Reproduce the material below exactly as it stands, line for line.
-------- Supplied records
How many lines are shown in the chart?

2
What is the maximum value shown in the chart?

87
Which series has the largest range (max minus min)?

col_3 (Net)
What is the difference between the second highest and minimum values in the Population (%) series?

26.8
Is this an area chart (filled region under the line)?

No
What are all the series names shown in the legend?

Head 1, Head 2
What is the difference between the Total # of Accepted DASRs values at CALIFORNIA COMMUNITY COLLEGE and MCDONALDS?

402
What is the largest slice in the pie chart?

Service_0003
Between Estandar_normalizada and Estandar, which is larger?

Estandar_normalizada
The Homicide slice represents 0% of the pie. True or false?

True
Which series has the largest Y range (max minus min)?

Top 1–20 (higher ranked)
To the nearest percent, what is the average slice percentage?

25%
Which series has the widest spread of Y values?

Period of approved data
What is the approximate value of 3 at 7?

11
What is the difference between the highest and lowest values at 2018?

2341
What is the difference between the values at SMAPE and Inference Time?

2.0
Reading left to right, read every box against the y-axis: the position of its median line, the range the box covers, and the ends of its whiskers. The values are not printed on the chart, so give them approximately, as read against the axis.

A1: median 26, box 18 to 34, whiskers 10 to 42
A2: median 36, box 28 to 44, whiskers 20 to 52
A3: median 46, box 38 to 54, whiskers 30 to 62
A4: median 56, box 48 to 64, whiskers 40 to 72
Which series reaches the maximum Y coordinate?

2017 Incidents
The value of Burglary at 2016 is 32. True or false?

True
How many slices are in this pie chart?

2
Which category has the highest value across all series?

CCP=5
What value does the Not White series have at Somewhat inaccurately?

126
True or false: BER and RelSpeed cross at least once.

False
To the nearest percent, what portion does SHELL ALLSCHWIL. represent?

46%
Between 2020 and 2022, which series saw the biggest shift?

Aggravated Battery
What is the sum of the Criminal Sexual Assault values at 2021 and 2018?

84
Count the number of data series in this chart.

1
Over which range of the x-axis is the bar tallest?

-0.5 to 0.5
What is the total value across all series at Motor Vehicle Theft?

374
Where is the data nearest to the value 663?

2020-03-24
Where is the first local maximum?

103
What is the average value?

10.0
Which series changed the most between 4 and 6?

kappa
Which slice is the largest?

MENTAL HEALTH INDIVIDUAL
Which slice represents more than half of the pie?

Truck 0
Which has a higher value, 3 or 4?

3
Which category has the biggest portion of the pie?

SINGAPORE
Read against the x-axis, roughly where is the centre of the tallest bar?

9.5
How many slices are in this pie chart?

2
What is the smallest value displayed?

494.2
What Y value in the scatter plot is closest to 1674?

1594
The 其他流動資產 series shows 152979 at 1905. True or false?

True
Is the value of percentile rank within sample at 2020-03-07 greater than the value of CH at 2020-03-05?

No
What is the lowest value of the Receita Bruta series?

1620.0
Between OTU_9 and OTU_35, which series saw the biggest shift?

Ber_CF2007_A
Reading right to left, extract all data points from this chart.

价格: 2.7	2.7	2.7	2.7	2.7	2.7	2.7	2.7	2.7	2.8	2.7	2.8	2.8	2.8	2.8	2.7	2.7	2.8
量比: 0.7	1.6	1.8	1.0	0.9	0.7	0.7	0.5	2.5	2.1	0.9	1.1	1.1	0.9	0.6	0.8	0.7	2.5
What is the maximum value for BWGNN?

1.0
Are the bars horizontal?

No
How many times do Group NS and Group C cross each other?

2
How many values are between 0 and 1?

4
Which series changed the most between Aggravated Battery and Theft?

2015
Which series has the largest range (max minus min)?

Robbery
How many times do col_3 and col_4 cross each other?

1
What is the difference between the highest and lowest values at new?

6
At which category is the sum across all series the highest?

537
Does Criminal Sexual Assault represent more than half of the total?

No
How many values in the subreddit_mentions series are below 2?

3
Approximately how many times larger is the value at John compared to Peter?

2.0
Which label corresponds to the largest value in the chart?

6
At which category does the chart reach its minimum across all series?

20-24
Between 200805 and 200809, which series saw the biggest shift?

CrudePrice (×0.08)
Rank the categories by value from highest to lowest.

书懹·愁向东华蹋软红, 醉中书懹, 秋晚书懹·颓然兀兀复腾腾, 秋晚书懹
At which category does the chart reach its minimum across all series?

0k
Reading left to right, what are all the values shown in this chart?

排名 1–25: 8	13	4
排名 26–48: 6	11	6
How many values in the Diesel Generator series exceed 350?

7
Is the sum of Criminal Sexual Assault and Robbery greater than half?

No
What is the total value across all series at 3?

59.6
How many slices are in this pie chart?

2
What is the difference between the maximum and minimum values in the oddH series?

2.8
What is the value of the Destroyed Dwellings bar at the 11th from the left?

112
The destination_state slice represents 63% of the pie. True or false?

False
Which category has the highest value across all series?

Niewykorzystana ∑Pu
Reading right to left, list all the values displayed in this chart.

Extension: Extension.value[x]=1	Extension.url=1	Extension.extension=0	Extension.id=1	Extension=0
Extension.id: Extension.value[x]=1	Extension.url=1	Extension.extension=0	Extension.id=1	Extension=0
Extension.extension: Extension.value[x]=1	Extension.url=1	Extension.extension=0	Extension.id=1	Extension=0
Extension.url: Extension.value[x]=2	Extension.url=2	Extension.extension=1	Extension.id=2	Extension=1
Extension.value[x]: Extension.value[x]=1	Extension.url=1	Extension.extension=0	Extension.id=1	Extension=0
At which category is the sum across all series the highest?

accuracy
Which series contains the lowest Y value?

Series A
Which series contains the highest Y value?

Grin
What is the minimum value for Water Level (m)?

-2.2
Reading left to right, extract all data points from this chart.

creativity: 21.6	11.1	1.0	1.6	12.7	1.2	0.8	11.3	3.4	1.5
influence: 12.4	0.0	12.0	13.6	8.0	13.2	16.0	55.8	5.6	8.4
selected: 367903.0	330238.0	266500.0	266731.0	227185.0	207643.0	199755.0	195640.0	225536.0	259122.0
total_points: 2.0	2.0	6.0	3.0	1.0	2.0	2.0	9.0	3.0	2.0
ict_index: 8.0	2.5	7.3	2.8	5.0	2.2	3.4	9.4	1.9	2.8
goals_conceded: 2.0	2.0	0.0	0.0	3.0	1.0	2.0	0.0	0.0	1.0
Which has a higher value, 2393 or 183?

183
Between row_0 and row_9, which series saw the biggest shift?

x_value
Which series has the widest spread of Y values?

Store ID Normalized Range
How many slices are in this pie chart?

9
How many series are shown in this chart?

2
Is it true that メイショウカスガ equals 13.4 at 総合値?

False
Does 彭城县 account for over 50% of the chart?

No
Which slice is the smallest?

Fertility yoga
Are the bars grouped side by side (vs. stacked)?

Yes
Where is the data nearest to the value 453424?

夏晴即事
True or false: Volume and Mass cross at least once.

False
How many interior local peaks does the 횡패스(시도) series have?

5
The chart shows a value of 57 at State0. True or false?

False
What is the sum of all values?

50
----------------
_Your response:_
How many lines are shown in the chart?

2
What is the maximum value shown in the chart?

87
Which series has the largest range (max minus min)?

col_3 (Net)
What is the difference between the second highest and minimum values in the Population (%) series?

26.8
Is this an area chart (filled region under the line)?

No
What are all the series names shown in the legend?

Head 1, Head 2
What is the difference between the Total # of Accepted DASRs values at CALIFORNIA COMMUNITY COLLEGE and MCDONALDS?

402
What is the largest slice in the pie chart?

Service_0003
Between Estandar_normalizada and Estandar, which is larger?

Estandar_normalizada
The Homicide slice represents 0% of the pie. True or false?

True
Which series has the largest Y range (max minus min)?

Top 1–20 (higher ranked)
To the nearest percent, what is the average slice percentage?

25%
Which series has the widest spread of Y values?

Period of approved data
What is the approximate value of 3 at 7?

11
What is the difference between the highest and lowest values at 2018?

2341
What is the difference between the values at SMAPE and Inference Time?

2.0
Reading left to right, read every box against the y-axis: the position of its median line, the range the box covers, and the ends of its whiskers. The values are not printed on the chart, so give them approximately, as read against the axis.

A1: median 26, box 18 to 34, whiskers 10 to 42
A2: median 36, box 28 to 44, whiskers 20 to 52
A3: median 46, box 38 to 54, whiskers 30 to 62
A4: median 56, box 48 to 64, whiskers 40 to 72
Which series reaches the maximum Y coordinate?

2017 Incidents
The value of Burglary at 2016 is 32. True or false?

True
How many slices are in this pie chart?

2
Which category has the highest value across all series?

CCP=5
What value does the Not White series have at Somewhat inaccurately?

126
True or false: BER and RelSpeed cross at least once.

False
To the nearest percent, what portion does SHELL ALLSCHWIL. represent?

46%
Between 2020 and 2022, which series saw the biggest shift?

Aggravated Battery
What is the sum of the Criminal Sexual Assault values at 2021 and 2018?

84
Count the number of data series in this chart.

1
Over which range of the x-axis is the bar tallest?

-0.5 to 0.5
What is the total value across all series at Motor Vehicle Theft?

374
Where is the data nearest to the value 663?

2020-03-24
Where is the first local maximum?

103
What is the average value?

10.0
Which series changed the most between 4 and 6?

kappa
Which slice is the largest?

MENTAL HEALTH INDIVIDUAL
Which slice represents more than half of the pie?

Truck 0
Which has a higher value, 3 or 4?

3
Which category has the biggest portion of the pie?

SINGAPORE
Read against the x-axis, roughly where is the centre of the tallest bar?

9.5
How many slices are in this pie chart?

2
What is the smallest value displayed?

494.2
What Y value in the scatter plot is closest to 1674?

1594
The 其他流動資產 series shows 152979 at 1905. True or false?

True
Is the value of percentile rank within sample at 2020-03-07 greater than the value of CH at 2020-03-05?

No
What is the lowest value of the Receita Bruta series?

1620.0
Between OTU_9 and OTU_35, which series saw the biggest shift?

Ber_CF2007_A
Reading right to left, extract all data points from this chart.

价格: 2.7	2.7	2.7	2.7	2.7	2.7	2.7	2.7	2.7	2.8	2.7	2.8	2.8	2.8	2.8	2.7	2.7	2.8
量比: 0.7	1.6	1.8	1.0	0.9	0.7	0.7	0.5	2.5	2.1	0.9	1.1	1.1	0.9	0.6	0.8	0.7	2.5
What is the maximum value for BWGNN?

1.0
Are the bars horizontal?

No
How many times do Group NS and Group C cross each other?

2
How many values are between 0 and 1?

4
Which series changed the most between Aggravated Battery and Theft?

2015
Which series has the largest range (max minus min)?

Robbery
How many times do col_3 and col_4 cross each other?

1
What is the difference between the highest and lowest values at new?

6
At which category is the sum across all series the highest?

537
Does Criminal Sexual Assault represent more than half of the total?

No
How many values in the subreddit_mentions series are below 2?

3
Approximately how many times larger is the value at John compared to Peter?

2.0
Which label corresponds to the largest value in the chart?

6
At which category does the chart reach its minimum across all series?

20-24
Between 200805 and 200809, which series saw the biggest shift?

CrudePrice (×0.08)
Rank the categories by value from highest to lowest.

书懹·愁向东华蹋软红, 醉中书懹, 秋晚书懹·颓然兀兀复腾腾, 秋晚书懹
At which category does the chart reach its minimum across all series?

0k
Reading left to right, what are all the values shown in this chart?

排名 1–25: 8	13	4
排名 26–48: 6	11	6
How many values in the Diesel Generator series exceed 350?

7
Is the sum of Criminal Sexual Assault and Robbery greater than half?

No
What is the total value across all series at 3?

59.6
How many slices are in this pie chart?

2
What is the difference between the maximum and minimum values in the oddH series?

2.8
What is the value of the Destroyed Dwellings bar at the 11th from the left?

112
The destination_state slice represents 63% of the pie. True or false?

False
Which category has the highest value across all series?

Niewykorzystana ∑Pu
Reading right to left, list all the values displayed in this chart.

Extension: Extension.value[x]=1	Extension.url=1	Extension.extension=0	Extension.id=1	Extension=0
Extension.id: Extension.value[x]=1	Extension.url=1	Extension.extension=0	Extension.id=1	Extension=0
Extension.extension: Extension.value[x]=1	Extension.url=1	Extension.extension=0	Extension.id=1	Extension=0
Extension.url: Extension.value[x]=2	Extension.url=2	Extension.extension=1	Extension.id=2	Extension=1
Extension.value[x]: Extension.value[x]=1	Extension.url=1	Extension.extension=0	Extension.id=1	Extension=0
At which category is the sum across all series the highest?

accuracy
Which series contains the lowest Y value?

Series A
Which series contains the highest Y value?

Grin
What is the minimum value for Water Level (m)?

-2.2
Reading left to right, extract all data points from this chart.

creativity: 21.6	11.1	1.0	1.6	12.7	1.2	0.8	11.3	3.4	1.5
influence: 12.4	0.0	12.0	13.6	8.0	13.2	16.0	55.8	5.6	8.4
selected: 367903.0	330238.0	266500.0	266731.0	227185.0	207643.0	199755.0	195640.0	225536.0	259122.0
total_points: 2.0	2.0	6.0	3.0	1.0	2.0	2.0	9.0	3.0	2.0
ict_index: 8.0	2.5	7.3	2.8	5.0	2.2	3.4	9.4	1.9	2.8
goals_conceded: 2.0	2.0	0.0	0.0	3.0	1.0	2.0	0.0	0.0	1.0
Which has a higher value, 2393 or 183?

183
Between row_0 and row_9, which series saw the biggest shift?

x_value
Which series has the widest spread of Y values?

Store ID Normalized Range
How many slices are in this pie chart?

9
How many series are shown in this chart?

2
Is it true that メイショウカスガ equals 13.4 at 総合値?

False
Does 彭城县 account for over 50% of the chart?

No
Which slice is the smallest?

Fertility yoga
Are the bars grouped side by side (vs. stacked)?

Yes
Where is the data nearest to the value 453424?

夏晴即事
True or false: Volume and Mass cross at least once.

False
How many interior local peaks does the 횡패스(시도) series have?

5
The chart shows a value of 57 at State0. True or false?

False
What is the sum of all values?

50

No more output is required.